タブレットにはサティに持たせたカメラからの映像が送られてきていた。
展開途中の円盤の裏側を下端から見た映像であるため、円盤は楕円形となって映り、近過ぎるし角度も急過ぎて何が映っているか言いあぐねるサティの感想はもっともであった。
そこに映っているものを言葉にするならば、サティの言う通り宇宙であった。
黒い……というより広すぎて暗い宇宙の漆黒を背景に、光る砂をばら撒いたように星が散らばっている。
この円盤が銀色であることを考えれば、鏡のように〈じんりゅう〉の進行方向にある宇宙の星々が反射して映っているかのように見えた。
だがそれは違った。
真下から見上げた円盤の中央に、進路前方には有るはずの無い輝きを放つ光点が映っていたからだ。
『こちらシズより作業班、今サティからの映像を補正したものを送るのです』
〈じんりゅう〉の幼き技術大尉の声が届くと同時に、タブレットに映るサティからの映像が切り替わった。

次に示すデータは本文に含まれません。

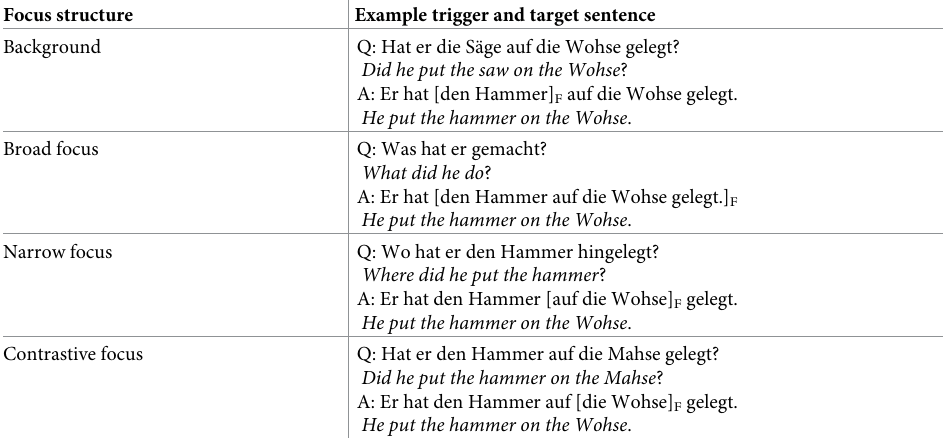
Table 1. Example question-answer-pairs to elicit the focus structures. The target word in these examples is “Wohse”. Focus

サティが下から見た楕円形となった円盤裏側の映像を、おシズ大尉がコンピュータで補正し、真円に修正して見せてくれたのだ。
真円となった円盤裏側には、やはり鏡であったならば映るはずの無い眩い光点が、その中心部で輝いていた。
もちろん、この計画の中心となって作業を行って来たケイジは、この光点の正体を把握していた。
それはケイジとその後方10キロにある〈じんりゅう〉を、背後から弱々しく照らしている太陽の輝きだ。

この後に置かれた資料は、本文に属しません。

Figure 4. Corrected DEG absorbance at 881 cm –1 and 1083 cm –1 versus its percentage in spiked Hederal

〈じんりゅう〉の後方センサーで捉えた映像を、銀の円盤に送信・投影しているのだから当たり前であった。
ケイジはその当たり前を確認したかったのだ。
『これで上手くいっているんですかぁ?』
「ああ、上手くいってるよサティ、ノォバ・チーフの目論み通りに」
微かに疑わしげばサティにケイジは答えた。
『映像解像度に問題無いのです。これでグォイド本拠地側からは、光学的に〈じんりゅう〉の捕捉は困難となったはずなのです』
『〈ケーキ&クレープ〉前方センサーよりの前方映像も、問題無く〈じんりゅう〉に届いています』
『そうなら良いのですが……』
おシズ大尉とサヲリ副長が説明しても、サティは不安……というか納得ができていなようであった。
木星の深深度ガス大気内で生まれ育ったサティは、広大な宇宙空間でのグォイドとの戦いの作法というものが、まだよく馴染んでいないせいかもしれない。

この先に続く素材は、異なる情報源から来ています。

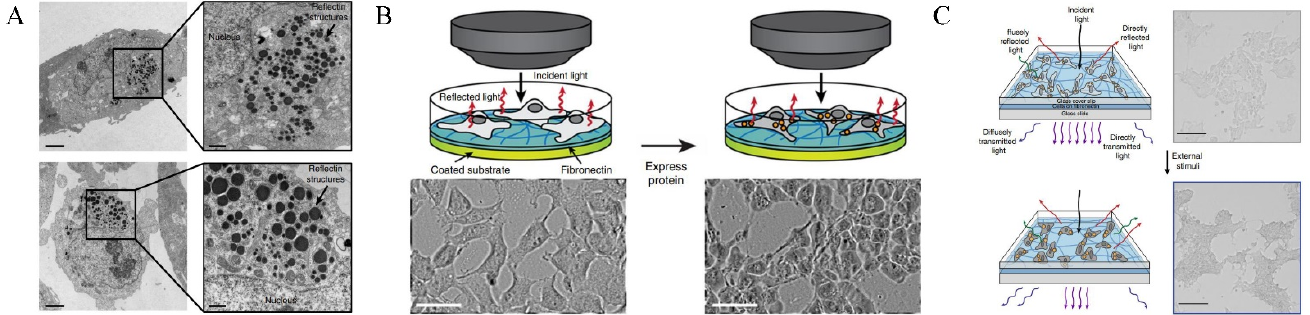
Figure 8. ( A ) Electron-dense structure of RA1 particles based on the cross-sectional view of the cells expressing RA1 observed by TEM; ( B ) Optical characteristics of the cells after expressing RA1 proteins (compared with the Petri dish substrate, the contrast increases); ( C ) changes in the transparency of cells expressing RA1 proteins before and after the treatment with sodium chloride solutions with the scale bar = 25 µm [37]. Copyright 2020, Nature Publishing Group.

「ま、なんてこはない。こいつは〈じんりゅう〉用のステルス膜だってことさえ理解できてれば、それで良いのさ」
ケイジは言いきった。
今、銀の円盤の反対側に映つされている映像には、〈じんりゅう〉の姿は映されてはいない。
〈じんりゅう〉の後方カメラがとらえた映像なのだから当然である。
そのことが大事なのだ。
『でも、ケイジさ~ん……やっぱり……』
「やっぱりなにさ?」
『……やっぱりこのくらいのお仕事でしたら、ワタクシが体を平たくして行ってもあまり変りなかったんじゃ……』
「う……」
ケイジはそのことについて、すぐに返す言葉は無かった。
ノォバ・チーフが考え出した〈じんりゅう〉の被発見率低下の手段とは、グォイドがSSDFに発見されずに、先の戦いで木星にまで接近して来た手段を模倣することであった。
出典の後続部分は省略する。